Transitioning if_addr_lock to an rwlock
John Baldwin
jhb at freebsd.org
Thu Dec 29 16:41:02 UTC 2011
On Monday, December 26, 2011 11:17:28 pm Gleb Smirnoff wrote:
> On Thu, Dec 22, 2011 at 11:30:01AM -0500, John Baldwin wrote:
> J> You can find the patch for 8.x at
> J> http://www.freebsd.org/~jhb/patches/if_addr_rwlock.patch
>
> Just my two pennies: for head/ patching if ip_carp.c should
> be straightforward:
>
> 1) Using W in carp_alloc_if() and carp_free_if().
> 2) Using R everywhere else.
Yes, this is what I did, but with an extra XXX:
@@ -1512,10 +1512,11 @@ carp_alloc_if(struct ifnet *ifp)
cif->cif_ifp = ifp;
TAILQ_INIT(&cif->cif_vrs);
- IF_ADDR_LOCK(ifp);
+ /* XXX: Race, shouldn't this be checking for concurrent calls? */
+ IF_ADDR_WLOCK(ifp);
ifp->if_carp = cif;
if_ref(ifp);
- IF_ADDR_UNLOCK(ifp);
+ IF_ADDR_WUNLOCK(ifp);
return (cif);
@@ -1534,10 +1535,10 @@ carp_free_if(struct carp_if *cif)
KASSERT(TAILQ_EMPTY(&cif->cif_vrs), ("%s: softc list not empty",
__func__));
- IF_ADDR_LOCK(ifp);
+ IF_ADDR_WLOCK(ifp);
ifp->if_carp = NULL;
if_rele(ifp);
- IF_ADDR_UNLOCK(ifp);
+ IF_ADDR_WUNLOCK(ifp);
CIF_LOCK_DESTROY(cif);
Specifically, if two threads both call carp_alloc() at the same time and both
see a value of NULL for ifp->if_carp (and I really do not like side effects
like assignments in conditional expressions of if() and while()), then both
threads can call carp_if_alloc(). Instead, carp_if_alloc() should be doing
something like this:
IF_ADDR_LOCK(ifp);
if (ifp->if_carp != NULL) {
CIF_LOCK_DESTROY(cif);
free(cif, M_CARP);
cif = ifp->if_carp;
} else
ifp->if_carp = cif;
IF_ADDR_UNLOCK(ifp);
return (cif);
Similarly, you have a race in the SIOCSVH ioctl handling code. You check
for a duplicate carp device for a specific (ifnet, vhid), tuple, but
carp_alloc() doesn't do a recheck when adding the new softc to the cif_vrs
list. Rather, what it should do is move that loop into carp_alloc() while
holding the CIF_LOCK() and free the already-created softc and fail
carp_alloc() if it finds a duplicate.
You also have a race between concurrent carp_alloc() and carp_destroy().

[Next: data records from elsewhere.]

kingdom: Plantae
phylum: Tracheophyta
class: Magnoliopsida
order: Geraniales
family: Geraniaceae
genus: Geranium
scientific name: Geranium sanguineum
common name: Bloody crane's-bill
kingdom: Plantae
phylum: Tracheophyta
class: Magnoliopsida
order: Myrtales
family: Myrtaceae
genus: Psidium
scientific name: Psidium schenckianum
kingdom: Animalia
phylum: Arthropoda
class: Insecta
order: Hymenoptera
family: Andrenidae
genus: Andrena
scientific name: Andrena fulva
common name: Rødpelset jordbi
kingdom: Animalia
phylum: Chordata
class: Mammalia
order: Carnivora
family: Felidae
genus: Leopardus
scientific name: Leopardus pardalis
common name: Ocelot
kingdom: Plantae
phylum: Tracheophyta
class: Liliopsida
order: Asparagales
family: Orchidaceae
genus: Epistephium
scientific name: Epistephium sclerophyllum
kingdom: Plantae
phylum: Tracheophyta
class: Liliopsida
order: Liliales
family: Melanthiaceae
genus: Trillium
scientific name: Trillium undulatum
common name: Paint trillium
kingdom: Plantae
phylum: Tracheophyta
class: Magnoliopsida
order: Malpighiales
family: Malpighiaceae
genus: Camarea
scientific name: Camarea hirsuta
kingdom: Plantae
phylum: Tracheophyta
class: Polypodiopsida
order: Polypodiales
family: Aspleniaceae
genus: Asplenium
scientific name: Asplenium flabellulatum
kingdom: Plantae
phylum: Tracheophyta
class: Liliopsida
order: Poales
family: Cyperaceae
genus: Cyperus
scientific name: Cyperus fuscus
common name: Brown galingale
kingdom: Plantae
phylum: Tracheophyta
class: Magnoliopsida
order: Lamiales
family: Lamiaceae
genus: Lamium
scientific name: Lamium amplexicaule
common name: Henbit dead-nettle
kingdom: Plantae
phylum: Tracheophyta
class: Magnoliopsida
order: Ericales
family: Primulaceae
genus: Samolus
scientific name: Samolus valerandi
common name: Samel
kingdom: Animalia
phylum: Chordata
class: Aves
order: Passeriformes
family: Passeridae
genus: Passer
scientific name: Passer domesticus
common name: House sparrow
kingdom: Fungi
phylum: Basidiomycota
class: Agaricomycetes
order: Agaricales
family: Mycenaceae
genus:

Specifically, carp_alloc() might find a cif and be in the process of building
a new carp softc when a carp_destroy() tears down the cif. The right way to
fix this is to add a reference count to the cif and have carp_alloc_if()
always bump the reference count. carp_destroy() would need to drop the
reference count, but under IF_ADDR_LOCK() and only do a carp_free_if() if the
count drops to zero. You'd have to grab IF_ADDR_LOCK() in the caller and let
carp_free_if() unlock it internally.